What the task requires >> Across the material below, how many lines contain the word "range"? Give only the number.

Given records >>
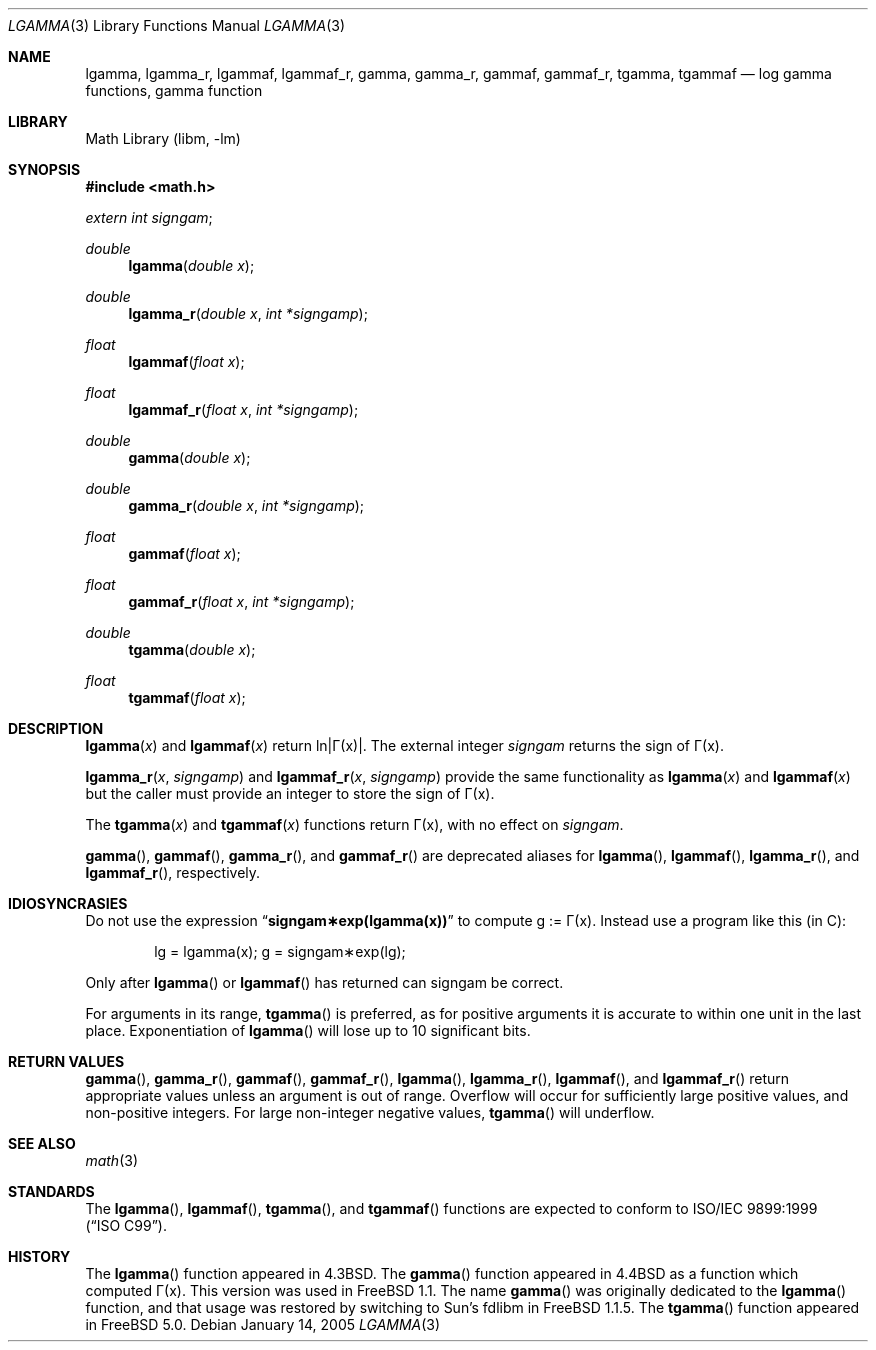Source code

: .\" Copyright (c) 1985, 1991 Regents of the University of California.
.\" All rights reserved.
.\"
.\" Redistribution and use in source and binary forms, with or without
.\" modification, are permitted provided that the following conditions
.\" are met:
.\" 1. Redistributions of source code must retain the above copyright
.\"    notice, this list of conditions and the following disclaimer.
.\" 2. Redistributions in binary form must reproduce the above copyright
.\"    notice, this list of conditions and the following disclaimer in the
.\"    documentation and/or other materials provided with the distribution.
.\" 4. Neither the name of the University nor the names of its contributors
.\"    may be used to endorse or promote products derived from this software
.\"    without specific prior written permission.
.\"
.\" THIS SOFTWARE IS PROVIDED BY THE REGENTS AND CONTRIBUTORS ``AS IS'' AND
.\" ANY EXPRESS OR IMPLIED WARRANTIES, INCLUDING, BUT NOT LIMITED TO, THE
.\" IMPLIED WARRANTIES OF MERCHANTABILITY AND FITNESS FOR A PARTICULAR PURPOSE
.\" ARE DISCLAIMED.  IN NO EVENT SHALL THE REGENTS OR CONTRIBUTORS BE LIABLE
.\" FOR ANY DIRECT, INDIRECT, INCIDENTAL, SPECIAL, EXEMPLARY, OR CONSEQUENTIAL
.\" DAMAGES (INCLUDING, BUT NOT LIMITED TO, PROCUREMENT OF SUBSTITUTE GOODS
.\" OR SERVICES; LOSS OF USE, DATA, OR PROFITS; OR BUSINESS INTERRUPTION)
.\" HOWEVER CAUSED AND ON ANY THEORY OF LIABILITY, WHETHER IN CONTRACT, STRICT
.\" LIABILITY, OR TORT (INCLUDING NEGLIGENCE OR OTHERWISE) ARISING IN ANY WAY
.\" OUT OF THE USE OF THIS SOFTWARE, EVEN IF ADVISED OF THE POSSIBILITY OF
.\" SUCH DAMAGE.
.\"
.\"     from: @(#)lgamma.3	6.6 (Berkeley) 12/3/92
.\" $FreeBSD: src/lib/msun/man/lgamma.3,v 1.24.2.1.2.1 2009/10/25 01:10:29 kensmith Exp $
.\"
.Dd January 14, 2005
.Dt LGAMMA 3
.Os
.Sh NAME
.Nm lgamma ,
.Nm lgamma_r ,
.Nm lgammaf ,
.Nm lgammaf_r ,
.Nm gamma ,
.Nm gamma_r ,
.Nm gammaf ,
.Nm gammaf_r ,
.Nm tgamma ,
.Nm tgammaf
.Nd log gamma functions, gamma function
.Sh LIBRARY
.Lb libm
.Sh SYNOPSIS
.In math.h
.Ft extern int
.Fa signgam ;
.sp
.Ft double
.Fn lgamma "double x"
.Ft double
.Fn lgamma_r "double x" "int *signgamp"
.Ft float
.Fn lgammaf "float x"
.Ft float
.Fn lgammaf_r "float x" "int *signgamp"
.Ft double
.Fn gamma "double x"
.Ft double
.Fn gamma_r "double x" "int *signgamp"
.Ft float
.Fn gammaf "float x"
.Ft float
.Fn gammaf_r "float x" "int *signgamp"
.Ft double
.Fn tgamma "double x"
.Ft float
.Fn tgammaf "float x"
.Sh DESCRIPTION
.Fn lgamma x
and
.Fn lgammaf x
.if t \{\
return ln\||\(*G(x)| where
.Bd -unfilled -offset indent
\(*G(x) = \(is\d\s8\z0\s10\u\u\s8\(if\s10\d t\u\s8x\-1\s10\d e\u\s8\-t\s10\d dt	for x > 0 and
\(*G(x) = \(*p/(\(*G(1\-x)\|sin(\(*px))	for x < 1.
.Ed
.\}
.if n \
return ln\||\(*G(x)|.
The external integer
.Fa signgam
returns the sign of \(*G(x).
.Pp
.Fn lgamma_r x signgamp
and
.Fn lgammaf_r x signgamp
provide the same functionality as
.Fn lgamma x
and
.Fn lgammaf x
but the caller must provide an integer to store the sign of \(*G(x).
.Pp
The
.Fn tgamma x
and
.Fn tgammaf x
functions return \(*G(x), with no effect on
.Fa signgam .
.Pp
.Fn gamma ,
.Fn gammaf ,
.Fn gamma_r ,
and
.Fn gammaf_r
are deprecated aliases for
.Fn lgamma ,
.Fn lgammaf ,
.Fn lgamma_r ,
and
.Fn lgammaf_r ,
respectively.
.Sh IDIOSYNCRASIES
Do not use the expression
.Dq Li signgam\(**exp(lgamma(x))
to compute g := \(*G(x).
Instead use a program like this (in C):
.Bd -literal -offset indent
lg = lgamma(x); g = signgam\(**exp(lg);
.Ed
.Pp
Only after
.Fn lgamma
or
.Fn lgammaf
has returned can signgam be correct.
.Pp
For arguments in its range,
.Fn tgamma
is preferred, as for positive arguments
it is accurate to within one unit in the last place.
Exponentiation of
.Fn lgamma
will lose up to 10 significant bits.
.Sh RETURN VALUES
.Fn gamma ,
.Fn gamma_r ,
.Fn gammaf ,
.Fn gammaf_r ,
.Fn lgamma ,
.Fn lgamma_r ,
.Fn lgammaf ,
and
.Fn lgammaf_r
return appropriate values unless an argument is out of range.
Overflow will occur for sufficiently large positive values, and
non-positive integers.
For large non-integer negative values,
.Fn tgamma
will underflow.
.Sh SEE ALSO
.Xr math 3
.Sh STANDARDS
The
.Fn lgamma ,
.Fn lgammaf ,
.Fn tgamma ,
and
.Fn tgammaf
functions are expected to conform to
.St -isoC-99 .
.Sh HISTORY
The
.Fn lgamma
function appeared in
.Bx 4.3 .
The
.Fn gamma
function appeared in
.Bx 4.4
as a function which computed \(*G(x).
This version was used in
.Fx 1.1 .
The name
.Fn gamma
was originally dedicated to the
.Fn lgamma
function,
and that usage was restored by switching to Sun's fdlibm in
.Fx 1.1.5 .
The
.Fn tgamma
function appeared in
.Fx 5.0 .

Your response >> 2